I move on to cumulative effects, which are taken up by amendment No. 36. My hon. Friend the Member for Richmond Park (Dr. Tonge) made the point well. The current crisis underlines the necessity for having such criteria built into legislation. We are on the brink of at least one new arms race between India and Pakistan. Under current proposals, every export application would be considered individually. However, the problem when there is an arms race is knowing precisely when the cumulative effect is getting out of control.
An individual contract taken in isolation may be beneficial or neutral in its impact, but the exporting country might want to say that the point was being reached where the arming of Pakistan or India, or both, was getting out of control. The cumulative effect is what we must consider.

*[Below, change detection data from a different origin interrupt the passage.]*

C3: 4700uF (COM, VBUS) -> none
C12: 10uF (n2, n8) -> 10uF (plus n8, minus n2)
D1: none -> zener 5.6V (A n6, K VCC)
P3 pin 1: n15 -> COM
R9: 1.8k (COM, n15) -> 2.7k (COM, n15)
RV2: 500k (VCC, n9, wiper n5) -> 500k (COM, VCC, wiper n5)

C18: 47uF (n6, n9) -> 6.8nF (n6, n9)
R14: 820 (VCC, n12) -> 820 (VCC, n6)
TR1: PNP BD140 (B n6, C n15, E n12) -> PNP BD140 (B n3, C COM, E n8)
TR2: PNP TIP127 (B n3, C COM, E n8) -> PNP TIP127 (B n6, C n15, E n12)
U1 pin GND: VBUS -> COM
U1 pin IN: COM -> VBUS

Similarly, the economic environment is changing rapidly. If there is a major economic shock leading to falling commodity prices, the effects of deteriorating international economic conditions will quickly undermine the conditions under which, for example, the heavily indebted poor countries have had debt relief. The position of many western hemisphere countries, including those in Latin America, is precarious. Only yesterday, I saw figures showing that the debt service to export ratio of many of those countries is close to what it was before the defaults of the 1980s. Adverse international economic conditions could well precipitate a crisis in both groups of countries. If that is the case, we need to consider not just individual export contracts in isolation, but the overall effect of large volumes of arms exports going through the process and destabilising countries' economies. The cumulative impact therefore needs to be built into the language of the Bill.
We have had a detailed exposition of the legal advice on sustainable development that is now available, but was not available in Committee. "Sustainable development" has become a buzz phrase. I was involved in writing the Brundtland report, so I have a vested interest in its interpretation of sustainable development. The key point is not whether or not we accept that definition, but that sustainable development is becoming institutionalised. The International Development Bill builds sustainable development into our legislation. We have passed the point at which it is simply an issue to be discussed by people involved in development; it is now becoming part of public law, and should be recognised as such.
The core point about sustainable development is that if, in future, Ministers wish to introduce export controls on the grounds of sustainable development, they will not be able to do so under current legislation; there are no powers for such action. If, on the other hand, they were succeeded by other Ministers who had little interest in the subject or, indeed, held it in contempt, those Ministers could simply dismiss any sustainable development criteria with perfunctory parliamentary scrutiny. Sustainable development should therefore be built into the Bill. It is inexcusable that the Government should have difficulty with that phrase; indeed, it is inexplicable. I suspect that someone in the Department decided that they did not want woolly-minded environmentalists getting in the way of hard business decisions on arms exports, and decided to strike sustainable development from the Bill. Having done so, they have landed the Minister not only with political, but legal, problems. I hope that he will think about that again.